BY Kerry Eleveld
December 21 2009 12:15 PM ET
After the Office of Personnel Management issued a statement Friday explaining that it would not provide benefits to the same-sex spouse of attorney Karen Golinski from ninth circuit court of appeals, Lambda Legal’s Jennifer Pizer told The Advocate that she took issue with the agency’s analysis and also the informal way in which it was disseminated.
OPM concluded that although Judge Alex Kozinski is a federal judge, he was acting as an “administrative official” to resolve an employee dispute rather than as a federal judge in a court case, and thus the order he issued instructing the agency to extend the benefits was not legally binding.

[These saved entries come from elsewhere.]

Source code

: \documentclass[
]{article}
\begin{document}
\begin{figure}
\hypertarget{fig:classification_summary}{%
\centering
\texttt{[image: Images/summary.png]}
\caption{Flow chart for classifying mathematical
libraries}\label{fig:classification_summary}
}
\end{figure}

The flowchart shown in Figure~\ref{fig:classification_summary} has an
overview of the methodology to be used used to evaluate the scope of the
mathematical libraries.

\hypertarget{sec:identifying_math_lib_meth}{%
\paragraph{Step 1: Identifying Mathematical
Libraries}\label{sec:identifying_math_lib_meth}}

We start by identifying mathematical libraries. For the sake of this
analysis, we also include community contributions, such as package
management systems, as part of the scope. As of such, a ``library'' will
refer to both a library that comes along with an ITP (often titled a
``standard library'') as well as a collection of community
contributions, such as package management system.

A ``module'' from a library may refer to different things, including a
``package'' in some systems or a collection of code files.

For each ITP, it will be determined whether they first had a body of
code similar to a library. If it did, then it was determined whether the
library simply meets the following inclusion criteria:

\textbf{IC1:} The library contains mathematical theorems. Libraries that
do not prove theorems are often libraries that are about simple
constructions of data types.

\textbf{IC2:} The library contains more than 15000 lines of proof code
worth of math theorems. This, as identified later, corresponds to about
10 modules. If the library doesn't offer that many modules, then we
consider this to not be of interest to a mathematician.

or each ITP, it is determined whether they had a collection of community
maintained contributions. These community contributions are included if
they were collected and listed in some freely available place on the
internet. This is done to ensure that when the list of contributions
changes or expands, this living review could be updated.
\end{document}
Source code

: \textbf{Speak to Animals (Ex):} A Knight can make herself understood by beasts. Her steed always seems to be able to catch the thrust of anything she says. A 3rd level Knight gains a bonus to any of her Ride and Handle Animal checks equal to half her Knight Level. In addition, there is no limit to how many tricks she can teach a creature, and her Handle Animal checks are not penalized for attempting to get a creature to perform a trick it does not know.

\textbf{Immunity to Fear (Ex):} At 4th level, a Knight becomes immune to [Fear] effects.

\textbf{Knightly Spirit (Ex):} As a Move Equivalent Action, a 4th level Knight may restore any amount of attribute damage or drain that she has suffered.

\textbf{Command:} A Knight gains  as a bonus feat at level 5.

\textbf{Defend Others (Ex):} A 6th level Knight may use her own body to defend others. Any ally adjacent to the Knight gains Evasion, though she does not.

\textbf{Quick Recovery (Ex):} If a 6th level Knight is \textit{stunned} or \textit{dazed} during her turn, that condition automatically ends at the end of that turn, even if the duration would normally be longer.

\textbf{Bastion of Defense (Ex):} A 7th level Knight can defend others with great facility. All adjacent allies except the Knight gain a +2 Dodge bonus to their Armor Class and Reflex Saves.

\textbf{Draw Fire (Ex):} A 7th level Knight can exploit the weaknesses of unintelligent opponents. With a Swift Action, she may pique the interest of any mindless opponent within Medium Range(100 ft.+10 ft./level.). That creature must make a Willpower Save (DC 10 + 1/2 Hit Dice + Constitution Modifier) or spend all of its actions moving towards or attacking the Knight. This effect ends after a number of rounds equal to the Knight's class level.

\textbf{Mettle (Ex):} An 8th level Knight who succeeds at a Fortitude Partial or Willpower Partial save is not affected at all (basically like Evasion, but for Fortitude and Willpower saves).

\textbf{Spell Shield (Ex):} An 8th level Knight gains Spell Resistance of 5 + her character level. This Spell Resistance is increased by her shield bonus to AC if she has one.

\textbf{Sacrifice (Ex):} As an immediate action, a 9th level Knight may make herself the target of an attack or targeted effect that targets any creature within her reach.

As an OPM official explained to The Advocate Friday, since Kozinski was presiding over an administrative proceeding, he was not imbued with the same authority that is granted to a federal judge under Article III of the Constitution, the section that establishes the judiciary and charges it with certain powers.
But Pizer, director of Lambda Legal’s Marriage Project, roundly rejected that assertion since Kozinski is a sitting federal judge. “Is it possible for Judge Kozinski to be acting in some capacity other than as an Article III judge?” she questioned, “We think when he’s sitting in an employee grievance procedure, he is an Article III judge, that’s the only capacity he has.”
Pizer explained that although the order he issued was not an opinion of a ninth circuit panel, “it is an order that has Article III force to it and he's speaking in his role as an Article III judge when he interprets federal law.”
But Pizer was even more troubled by the fact that OPM chose to present its conclusion by issuing a public statement rather than actually countering Kozinski’s rationale in a legal brief.
“They’re stating their position via press statements,” said Pizer. “If they have confidence in their analysis, they should do what people do in legal proceedings.”
In the case, Kozinski argued for a separation of powers — saying that if the judiciary has the inherent power under the U.S. Constitution to regulate itself, then it has to be the case that employees of an executive branch agency (OPM in this case) do not have superior authority to dictate what goes on in the judicial branch.
“They’ve said they disagree but they’ve never deigned to explain why. They’ve never written that analysis,” Pizer said of OPM, which took its cues in the case from the Department of Justice.
“What is the Obama administration’s analysis for why the ninth circuit doesn’t have the constitutional authority to regulate its own employee practices?”